PROBLEM TO SOLVE | From the items below, extract each line of text that contains the string "BENZ".

GIVEN DATA |

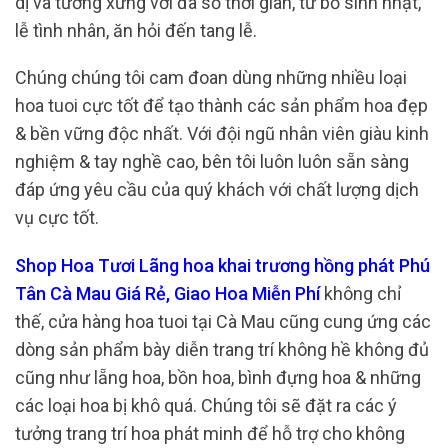
dị và tương xứng với đa số thời gian, từ bỏ sinh nhật,
lễ tình nhân, ăn hỏi đến tang lễ.
Chúng chúng tôi cam đoan dùng những nhiều loại
hoa tuoi cực tốt để tạo thành các sản phẩm hoa đẹp
& bền vững độc nhất. Với đội ngũ nhân viên giàu kinh
nghiệm & tay nghề cao, bên tôi luôn luôn sẵn sàng
đáp ứng yêu cầu của quý khách với chất lượng dịch
vụ cực tốt.
Shop Hoa Tươi Lãng hoa khai trương hồng phát Phú
Tân Cà Mau Giá Rẻ, Giao Hoa Miễn Phí
không chỉ
thế, cửa hàng hoa tuoi tại Cà Mau cũng cung ứng các
dòng sản phẩm bày diễn trang trí không hề không đủ
cũng như lẵng hoa, bồn hoa, bình đựng hoa & những
các loại hoa bị khô quá. Chúng tôi sẽ đặt ra các ý
tưởng trang trí hoa phát minh để hỗ trợ cho không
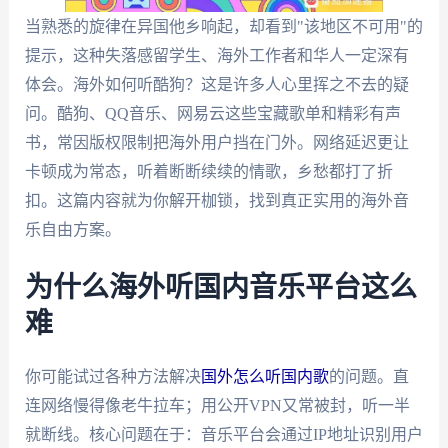
当熟悉的旋律在异国他乡响起，却看到"该地区不可用"的
提示，这种失落感留学生、海外工作者和华人一定深有
体会。海外如何听酷狗？这是许多人心里挥之不去的疑
问。酷狗、QQ音乐、网易云这些宝藏歌单和精彩有声
书，常因版权限制把海外用户挡在门外。网络延迟更让
卡顿成为常态，听着断断续续的情歌，乡愁都打了折
扣。这篇内容就为你解开枷锁，找到真正实用的海外音
乐自由方案。
为什么海外听国内音乐平台这么
难
你可能试过各种方法解决
国外怎么听国内歌
的问题。直
连网络慢得像老牛拉车；用公开VPN又常被封，听一半
就断线。核心问题在于：音乐平台会通过IP地址识别用户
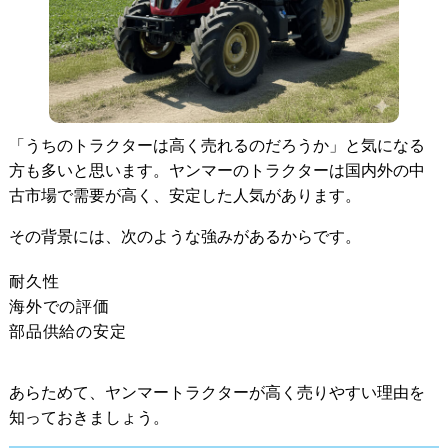
ステップ 3：買取の契約
ステップ 4：現金の受け取り
ヤンマーのトラクター買取に関する質問
30年以上前の古いモデルでも値段はつきま
すか？
故障してエンジンがかからなくても買取で
「うちのトラクターは高く売れるのだろうか」と気になる
きますか？
方も多いと思います。ヤンマーのトラクターは国内外の中
ディーラーの下取りと買取専門業者、どち
古市場で需要が高く、安定した人気があります。
らがお得ですか？
査定後にキャンセルはできますか？
その背景には、次のような強みがあるからです。
まとめ：ヤンマーのトラクター買取ならウ
耐久性
ルトラファームへ
海外での評価
部品供給の安定
あらためて、ヤンマートラクターが高く売りやすい理由を
知っておきましょう。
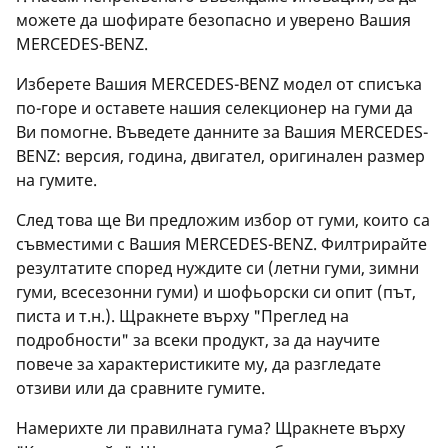
можете да шофирате безопасно и уверено Вашия
MERCEDES-BENZ.
Изберете Вашия MERCEDES-BENZ модел от списъка
по-горе и оставете нашия селекционер на гуми да
Ви помогне. Въведете данните за Вашия MERCEDES-
BENZ: версия, година, двигател, оригинален размер
на гумите.
След това ще Ви предложим избор от гуми, които са
съвместими с Вашия MERCEDES-BENZ. Филтрирайте
резултатите според нуждите си (летни гуми, зимни
гуми, всесезонни гуми) и шофьорски си опит (път,
писта и т.н.). Щракнете върху "Преглед на
подробности" за всеки продукт, за да научите
повече за характеристиките му, да разгледате
отзиви или да сравните гумите.
Намерихте ли правилната гума? Щракнете върху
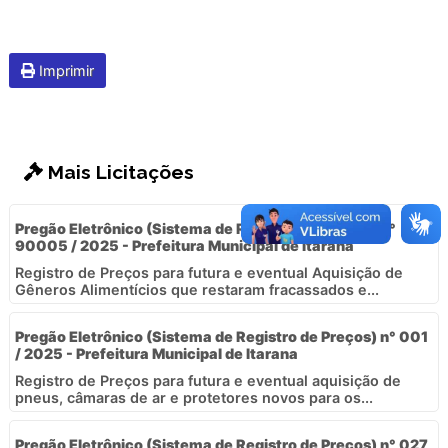
Imprimir
Mais Licitações
Pregão Eletrônico (Sistema de Registro de Preços) n°
90005 / 2025 - Prefeitura Municipal de Itarana
Registro de Preços para futura e eventual Aquisição de
Gêneros Alimentícios que restaram fracassados e...
Pregão Eletrônico (Sistema de Registro de Preços) n° 001
/ 2025 - Prefeitura Municipal de Itarana
Registro de Preços para futura e eventual aquisição de
pneus, câmaras de ar e protetores novos para os...
Pregão Eletrônico (Sistema de Registro de Preços) n° 027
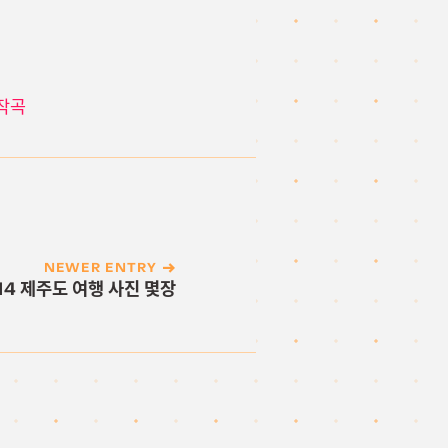
작곡
NEWER ENTRY
2-14 제주도 여행 사진 몇장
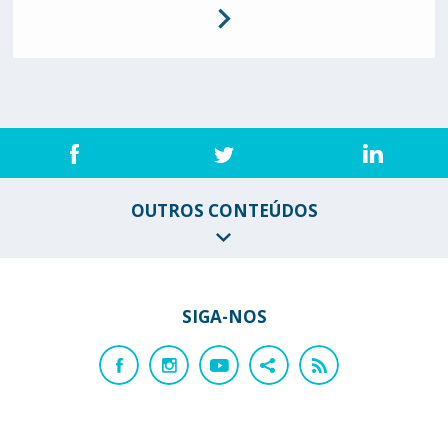
OUTROS CONTEÚDOS
SIGA-NOS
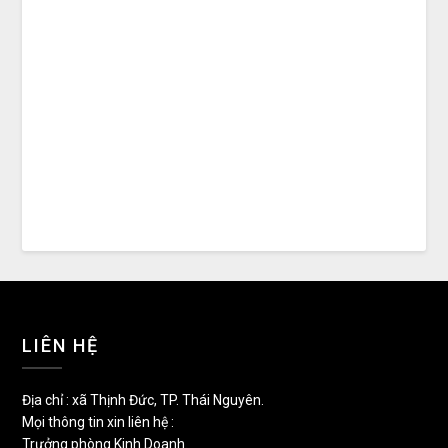
LIÊN HỆ
Địa chỉ : xã Thịnh Đức, TP. Thái Nguyên.
Mọi thông tin xin liên hệ :
Trưởng phòng Kinh Doanh.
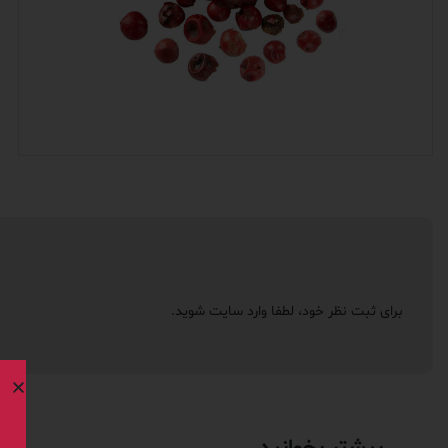
برای ثبت نظر خود، لطفا
وارد سایت
شوید.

ANSWER BOX |
MERCEDES-BENZ.
Изберете Вашия MERCEDES-BENZ модел от списъка
BENZ: версия, година, двигател, оригинален размер
съвместими с Вашия MERCEDES-BENZ. Филтрирайте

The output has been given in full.